At the close of the third quarter of fiscal 2017, the company’s balance sheet was solid. Inventory declined 23 percent to $112 million as compared to $145 million at the end of the comparable period in the prior year and $183 million at year end. Capitalization reflects a net debt position of $66 million, or 17.9 percent, as compared to prior-year $96 million or 23.3 percent.
Strategic Priorities Update
The company continues to concentrate on the successful execution of its growth and profitability plan to continue to strengthen its industry leadership, reach new consumers and drive continued growth.
“Fiscal 2017 continues to be a testament to the successful execution of our five-point growth and profitability plan. We have continued to focus on our high margin branded businesses. This, coupled with strong inventory management and solid retail performance, has driven consistent margin expansion,” said George Feldenkreis, executive chairman, Perry Ellis International. “We feel that with the elections over, consumer confidence continues to increase and we expect to see increased consumer spending during the holiday season.”
The company’s focused strategy includes focusing on high performing, high growth brands and businesses. Since fiscal 2014, the company has exited over 30 brands, which accounted for approximately $100 million in lower margin revenues, and refocused its portfolio toward core, high-margin brands. The company also converted smaller owned brands to licensed only brands where applicable.
It also enhanced retail brand positioning in the menswear arena through the wholesale, retail and licensing of its core brands. The company has focused on product innovation and visual presentation through in-store shops as well as omni-channel marketing. These investments have raised consumer awareness and reliance on the company’s brands. It also increased its focus on international and licensing distribution through direct investment in the Western Hemisphere and Europe, as well as strategic partnerships with licensees and other partners. The company realized 6-percent revenue growth in licensing for the year-to-date period. The international business continued to expand and represented 13.7 percent of total revenues compared to 12.5 percent in the comparable period of the prior year.
The company intends to expand the direct-to-consumer (DTC) channel. Its DTC platform is an important component of its growth and profitability strategy. As such, the company has made important investments in online, mobile and e-commerce to build on its track record of innovation and leadership in technology. During the third quarter, the company realized a 1-percent comparable sales increase in DTC and a 5-percent increase in DTC comparable margins. The company continues to focus on growing this channel in a profitable manner.
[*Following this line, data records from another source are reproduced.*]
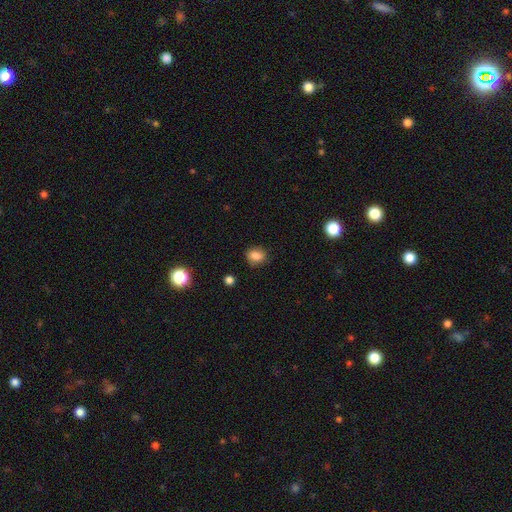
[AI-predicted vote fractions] smooth_or_featured: smooth (p=0.82) [alt: star or artifact p=0.11]
how_rounded: in between (p=0.54) [alt: round p=0.44]
merging: none (p=0.79) [alt: minor disturbance p=0.16]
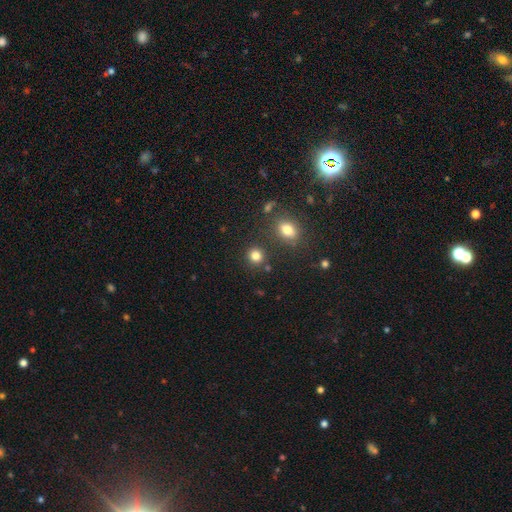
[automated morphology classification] smooth-or-featured: smooth: 82% | star or artifact: 13% | featured or disk: 5%
  how-rounded: round: 86% | in between: 13% | cigar-shaped: 1%
  merging: none: 84% | minor disturbance: 7% | merger: 6% | major disturbance: 3%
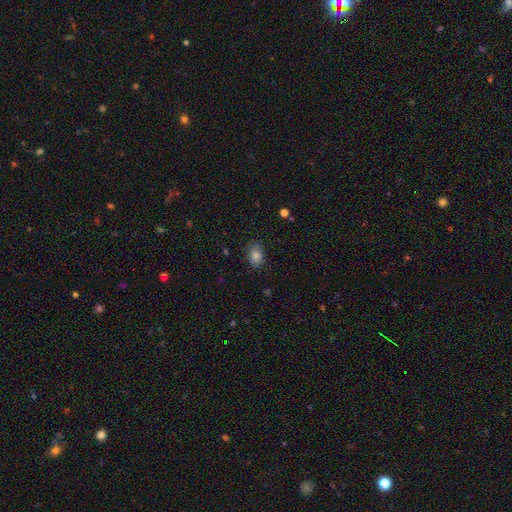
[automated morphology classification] A smooth galaxy with no disk features (82%) that is in between round and cigar-shaped (79%).

Vote fractions:
- Smooth or featured? smooth: 82% / star or artifact: 11% / featured or disk: 8%
- How rounded? in between: 79% / round: 20% / cigar-shaped: 1%
- Merging? none: 84% / minor disturbance: 13% / major disturbance: 3% / merger: 1%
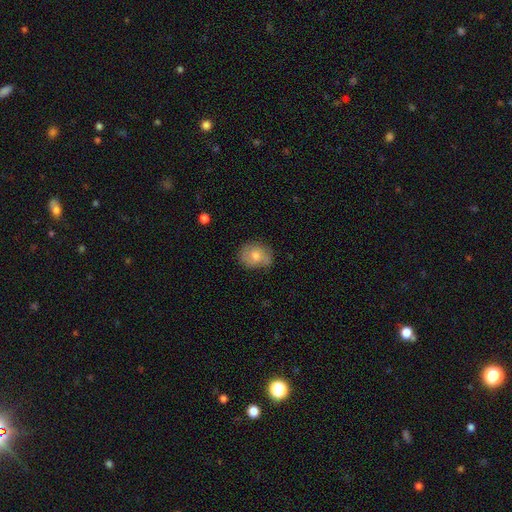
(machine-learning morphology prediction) smooth_or_featured: smooth (p=0.60) [alt: featured or disk p=0.31]
how_rounded: round (p=0.56) [alt: in between p=0.43]
merging: none (p=0.70) [alt: minor disturbance p=0.23]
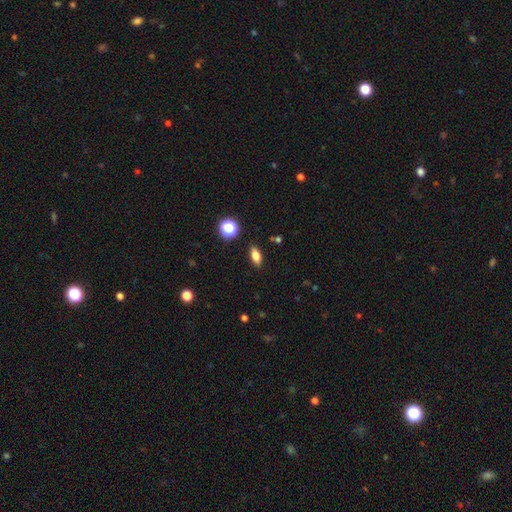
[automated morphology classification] Smooth or featured?
  - smooth: 75% *
  - featured or disk: 13%
  - star or artifact: 11%
How rounded?
  - in between: 79% *
  - cigar-shaped: 13%
  - round: 8%
Merging?
  - none: 88% *
  - minor disturbance: 8%
  - major disturbance: 2%
  - merger: 2%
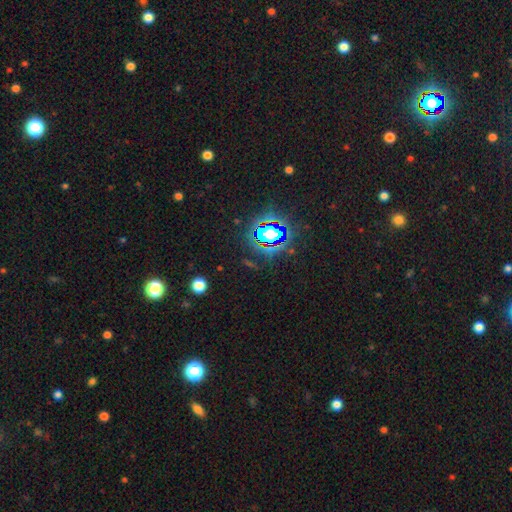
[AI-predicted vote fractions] smooth_or_featured: star or artifact (p=0.82) [alt: smooth p=0.11]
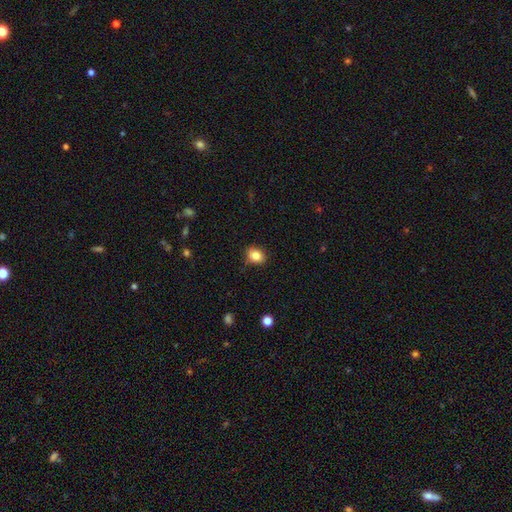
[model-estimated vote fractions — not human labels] Smooth or featured? smooth (83%)
How rounded? round (50%)
Merging? none (82%)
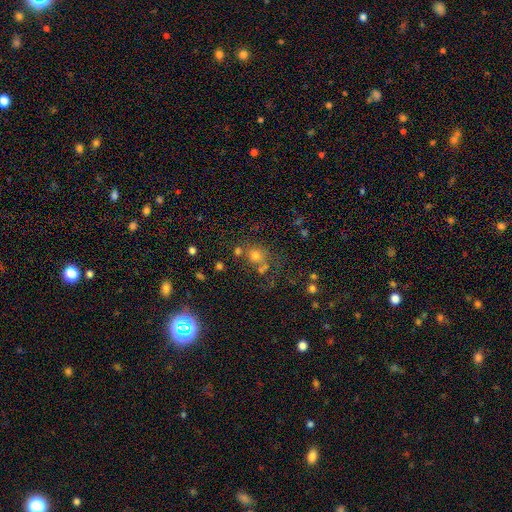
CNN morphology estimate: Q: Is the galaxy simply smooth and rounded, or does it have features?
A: smooth — 61%.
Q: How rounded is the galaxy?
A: round — 80%.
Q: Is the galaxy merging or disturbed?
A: none — 56%.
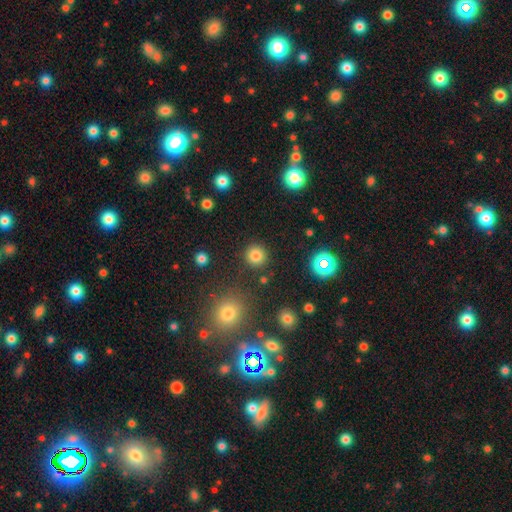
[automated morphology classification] smooth_or_featured: smooth (p=0.81) [alt: star or artifact p=0.14]
how_rounded: round (p=0.94) [alt: in between p=0.05]
merging: none (p=0.90) [alt: minor disturbance p=0.06]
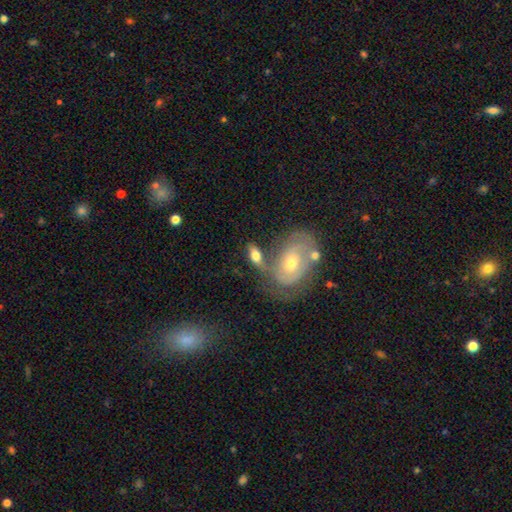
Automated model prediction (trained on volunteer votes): Smooth or featured? smooth (50%)
How rounded? in between (83%)
Merging? none (41%)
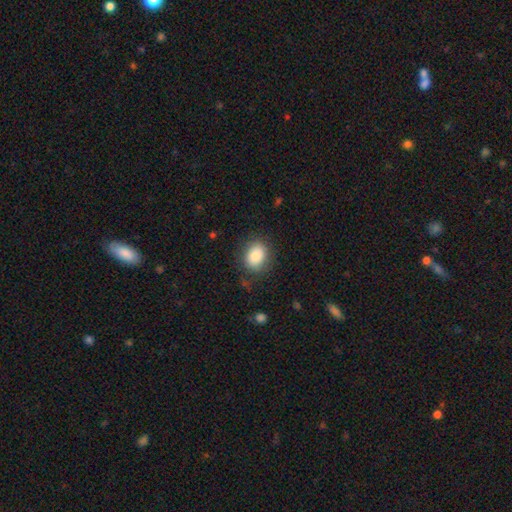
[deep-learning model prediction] Smooth or featured: smooth — 88% (star or artifact — 8%)
How rounded: in between — 60% (round — 39%)
Merging: none — 81% (minor disturbance — 13%)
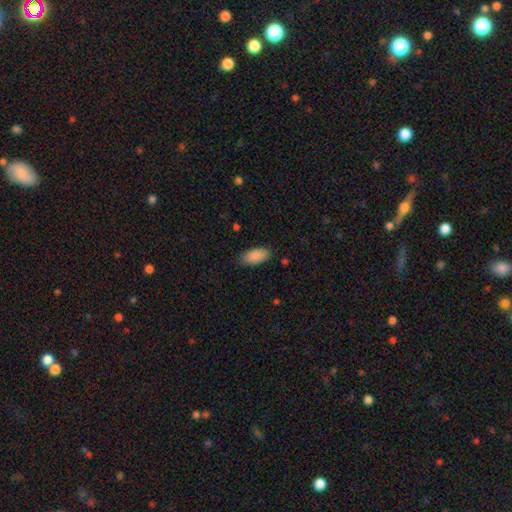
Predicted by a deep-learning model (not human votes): This appears to be a smooth galaxy with no disk features (89%) that is in between round and cigar-shaped (91%). Merging: none (83%).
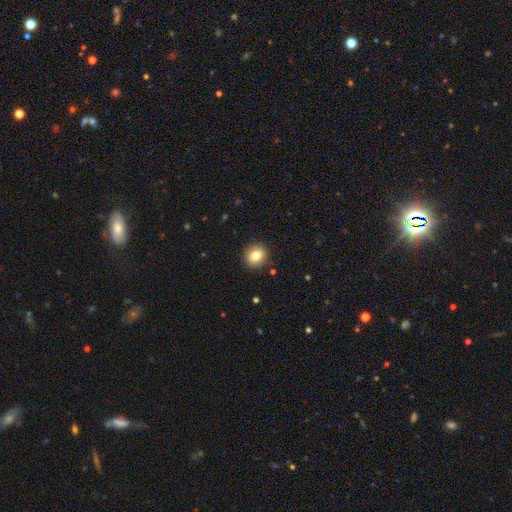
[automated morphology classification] Smooth or featured? smooth (79%)
How rounded? round (82%)
Merging? none (91%)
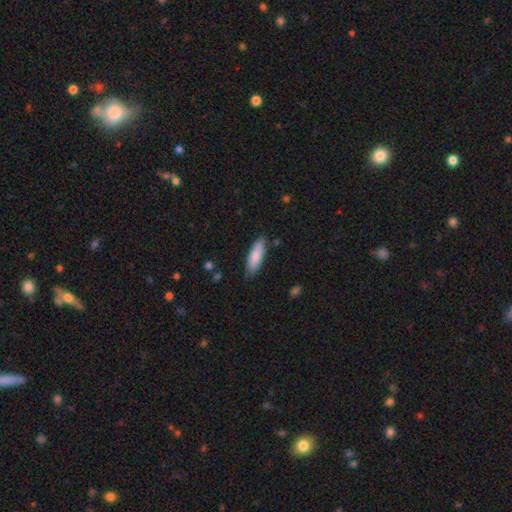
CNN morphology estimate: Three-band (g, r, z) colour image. It shows a smooth galaxy with no disk features (84%) that is cigar-shaped (50%). Merging: none (80%).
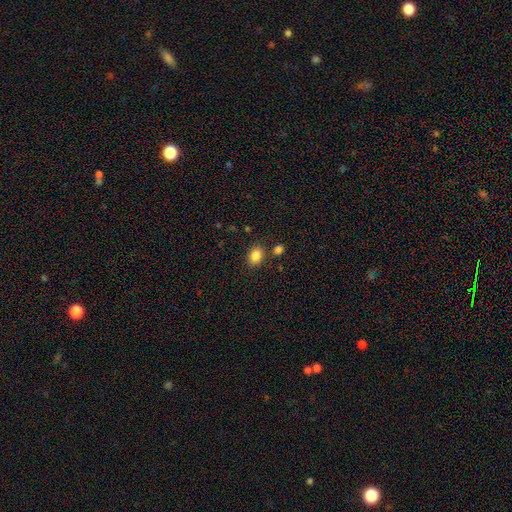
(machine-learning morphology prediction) smooth 85%, star or artifact 10%, featured or disk 5%. Down the decision tree: how rounded — in between (66%); merging — none (79%).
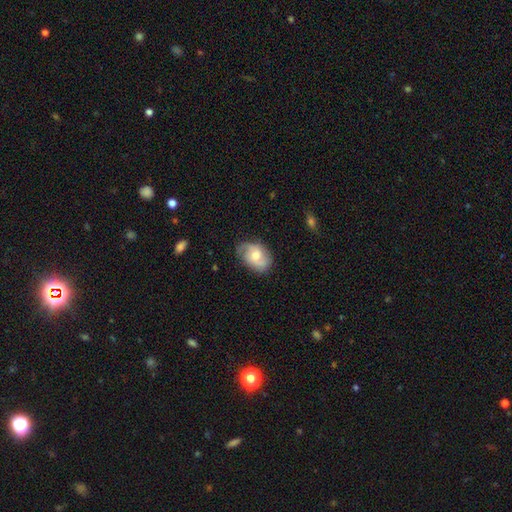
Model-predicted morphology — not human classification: featured or disk 52%, smooth 41%, star or artifact 7%. Down the decision tree: edge-on disk — no (96%); merging — none (70%).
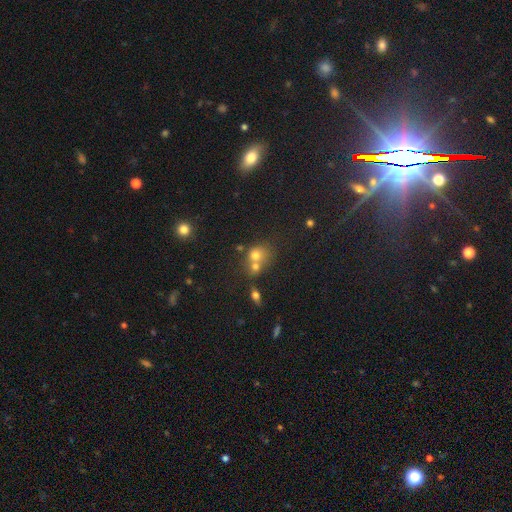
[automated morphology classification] This is likely a smooth galaxy (70%). How rounded: likely round (69%). Merging: possibly merger (56%).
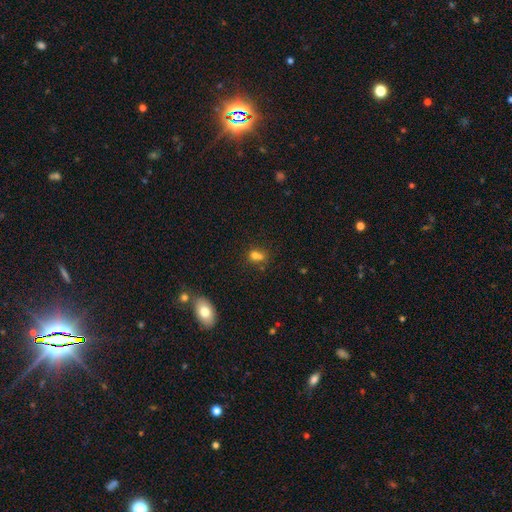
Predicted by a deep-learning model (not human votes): smooth_or_featured: smooth (p=0.69) [alt: star or artifact p=0.17]
how_rounded: round (p=0.59) [alt: in between p=0.39]
merging: merger (p=0.44) [alt: none p=0.39]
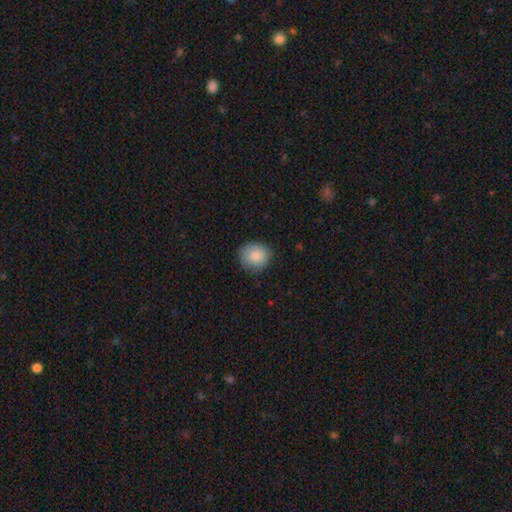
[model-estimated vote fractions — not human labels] smooth-or-featured: smooth: 86% | star or artifact: 8% | featured or disk: 6%
  how-rounded: round: 87% | in between: 12% | cigar-shaped: 1%
  merging: none: 85% | minor disturbance: 12% | major disturbance: 3% | merger: 1%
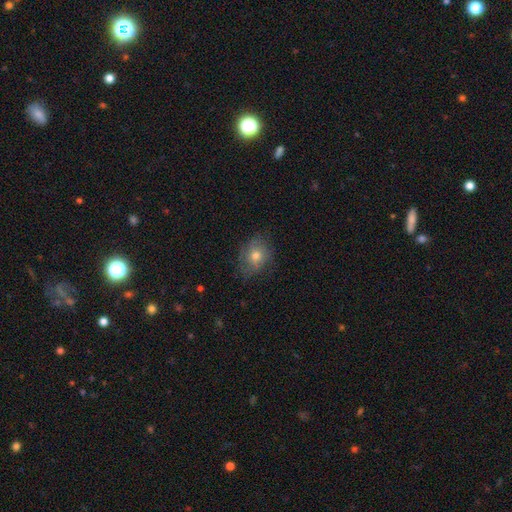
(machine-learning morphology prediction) smooth_or_featured: smooth (p=0.63) [alt: featured or disk p=0.26]
how_rounded: in between (p=0.53) [alt: round p=0.45]
merging: none (p=0.71) [alt: minor disturbance p=0.21]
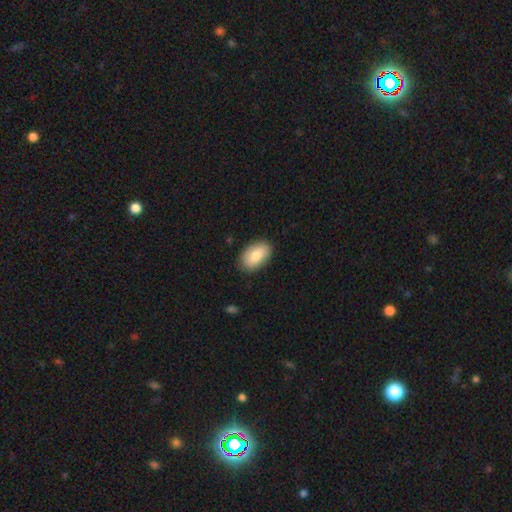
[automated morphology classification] type=smooth (82%); roundness=in between (92%); merging=none (86%).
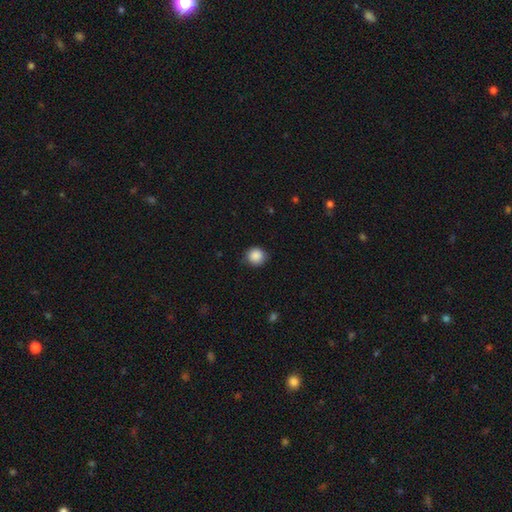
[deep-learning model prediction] smooth 88%, star or artifact 9%, featured or disk 3%. Down the decision tree: how rounded — round (91%); merging — none (86%).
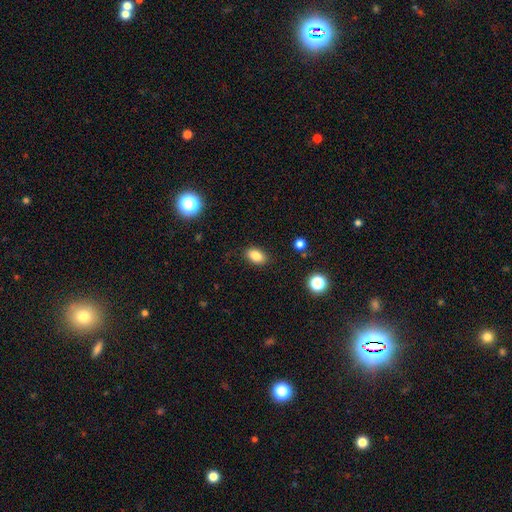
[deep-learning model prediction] This is clearly a smooth galaxy (85%). How rounded: clearly in between (89%). Merging: clearly none (86%).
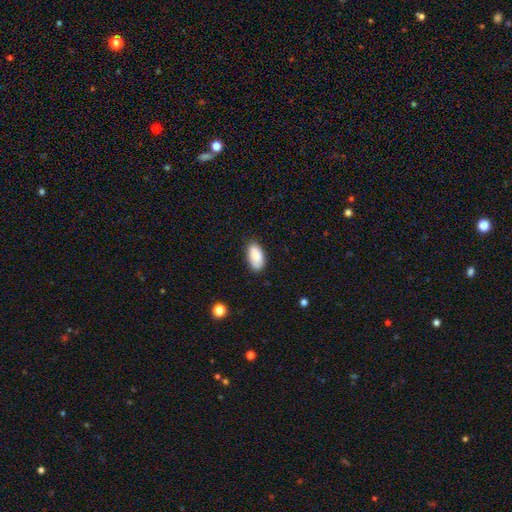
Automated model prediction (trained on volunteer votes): Smooth or featured? Predicted: smooth (p=0.87). How rounded? Predicted: in between (p=0.95). Merging? Predicted: none (p=0.79).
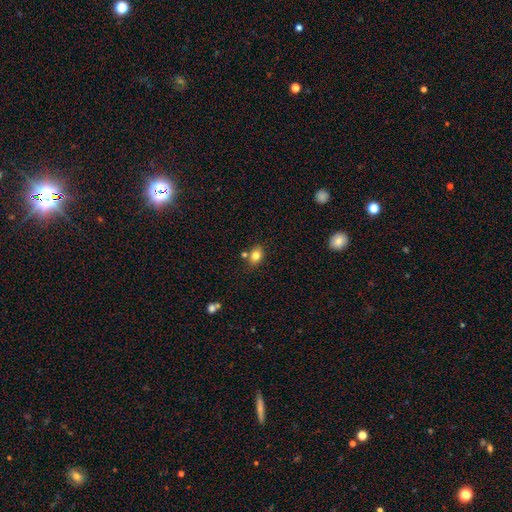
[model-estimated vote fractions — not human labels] Morphology: type=smooth (80%); roundness=in between (64%); merging=none (70%).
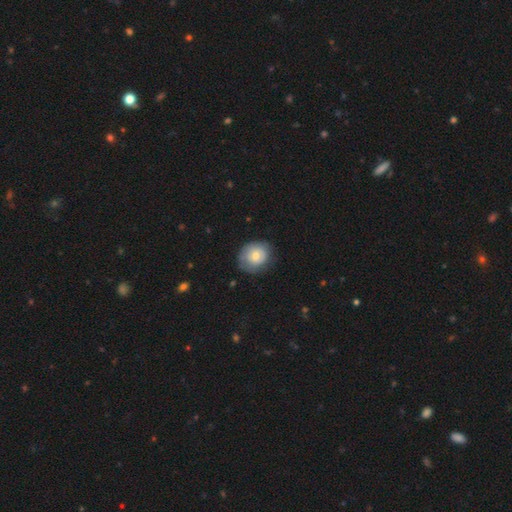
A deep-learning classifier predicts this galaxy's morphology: Smooth or featured? smooth (58%)
How rounded? round (76%)
Merging? none (68%)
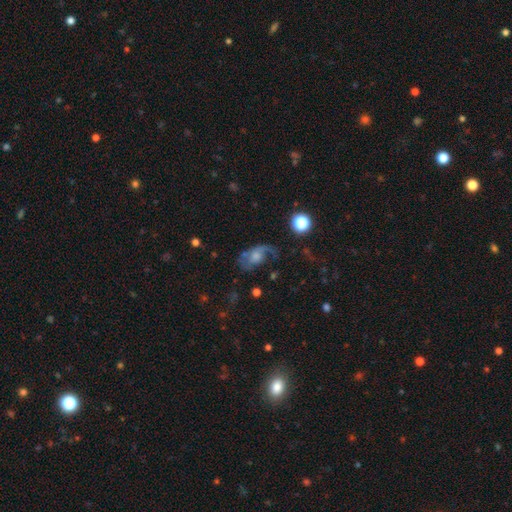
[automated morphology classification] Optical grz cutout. It shows a featured or disk galaxy (54%) with no bar (74%), spiral arms (78%) and a moderate central bulge (36%). Merging: major disturbance (39%).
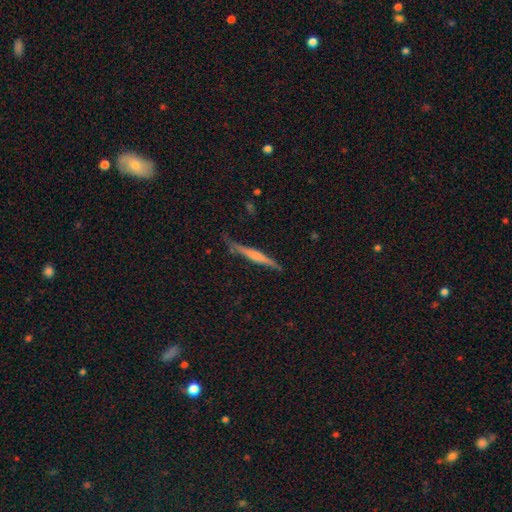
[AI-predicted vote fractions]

An additional focus is driving operating efficiencies through process enhancements, inventory management and supply chain improvements. In the third quarter of fiscal 2017, the company realized approximately $1.8 million in savings in cost of goods and in selling, general & administrative expense, while also realizing an additional reduction in inventory carry. Savings for the year total $5.8 million year to date.
Fiscal 2017 Guidance
The company remained comfortable with guidance for revenues in fiscal 2017 to be in a range of $885 million to $890 million, and for fiscal 2017 adjusted earnings per diluted share to be in a range of $1.95 to $2.
Perry Ellis International makes a wide range of dress and casual shirts, golf sportswear, sweaters, dress pants, casual pants and shorts, jeans wear, active wear, dresses and men’s and women’s swimwear. The company, through its wholly owned subsidiaries, owns a portfolio of nationally and internationally recognized brands, including: Perry Ellis, Original Penguin by Munsingwear, Laundry by Shelli Segal, Rafaella, Cubavera, Ben Hogan, Savane, Grand Slam, John Henry, Manhattan, Axist, Jantzen and Farah. The company enhances its roster of brands by licensing trademarks from third parties, including: Nike and Jag for swimwear and Callaway, PGA Tour, and Jack Nicklaus for golf apparel.